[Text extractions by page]
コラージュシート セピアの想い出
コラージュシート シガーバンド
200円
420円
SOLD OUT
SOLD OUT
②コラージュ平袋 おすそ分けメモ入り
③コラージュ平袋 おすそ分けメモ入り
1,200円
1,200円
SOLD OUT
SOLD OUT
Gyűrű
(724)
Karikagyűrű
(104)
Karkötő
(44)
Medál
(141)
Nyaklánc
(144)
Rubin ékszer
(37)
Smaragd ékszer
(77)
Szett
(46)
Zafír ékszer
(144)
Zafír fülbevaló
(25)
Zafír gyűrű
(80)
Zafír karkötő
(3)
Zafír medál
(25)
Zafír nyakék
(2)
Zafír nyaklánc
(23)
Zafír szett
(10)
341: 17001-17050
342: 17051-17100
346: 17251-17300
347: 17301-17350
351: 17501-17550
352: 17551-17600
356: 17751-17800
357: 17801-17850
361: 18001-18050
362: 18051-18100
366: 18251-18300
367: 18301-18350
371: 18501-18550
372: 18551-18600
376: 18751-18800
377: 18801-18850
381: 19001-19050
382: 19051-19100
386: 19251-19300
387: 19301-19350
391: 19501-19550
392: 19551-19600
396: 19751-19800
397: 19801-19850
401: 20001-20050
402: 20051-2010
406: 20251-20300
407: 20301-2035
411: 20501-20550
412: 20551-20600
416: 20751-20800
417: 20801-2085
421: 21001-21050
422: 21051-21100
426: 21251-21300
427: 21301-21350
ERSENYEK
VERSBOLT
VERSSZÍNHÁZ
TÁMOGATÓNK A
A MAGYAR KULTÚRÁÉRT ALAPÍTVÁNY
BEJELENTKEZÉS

- Prompt: Return every line of the listing above verbatim, keeping the original order.

- Reply to the task:
コラージュシート セピアの想い出
コラージュシート シガーバンド
200円
420円
SOLD OUT
SOLD OUT
②コラージュ平袋 おすそ分けメモ入り
③コラージュ平袋 おすそ分けメモ入り
1,200円
1,200円
SOLD OUT
SOLD OUT
Gyűrű
(724)
Karikagyűrű
(104)
Karkötő
(44)
Medál
(141)
Nyaklánc
(144)
Rubin ékszer
(37)
Smaragd ékszer
(77)
Szett
(46)
Zafír ékszer
(144)
Zafír fülbevaló
(25)
Zafír gyűrű
(80)
Zafír karkötő
(3)
Zafír medál
(25)
Zafír nyakék
(2)
Zafír nyaklánc
(23)
Zafír szett
(10)
341: 17001-17050
342: 17051-17100
346: 17251-17300
347: 17301-17350
351: 17501-17550
352: 17551-17600
356: 17751-17800
357: 17801-17850
361: 18001-18050
362: 18051-18100
366: 18251-18300
367: 18301-18350
371: 18501-18550
372: 18551-18600
376: 18751-18800
377: 18801-18850
381: 19001-19050
382: 19051-19100
386: 19251-19300
387: 19301-19350
391: 19501-19550
392: 19551-19600
396: 19751-19800
397: 19801-19850
401: 20001-20050
402: 20051-2010
406: 20251-20300
407: 20301-2035
411: 20501-20550
412: 20551-20600
416: 20751-20800
417: 20801-2085
421: 21001-21050
422: 21051-21100
426: 21251-21300
427: 21301-21350
ERSENYEK
VERSBOLT
VERSSZÍNHÁZ
TÁMOGATÓNK A
A MAGYAR KULTÚRÁÉRT ALAPÍTVÁNY
BEJELENTKEZÉS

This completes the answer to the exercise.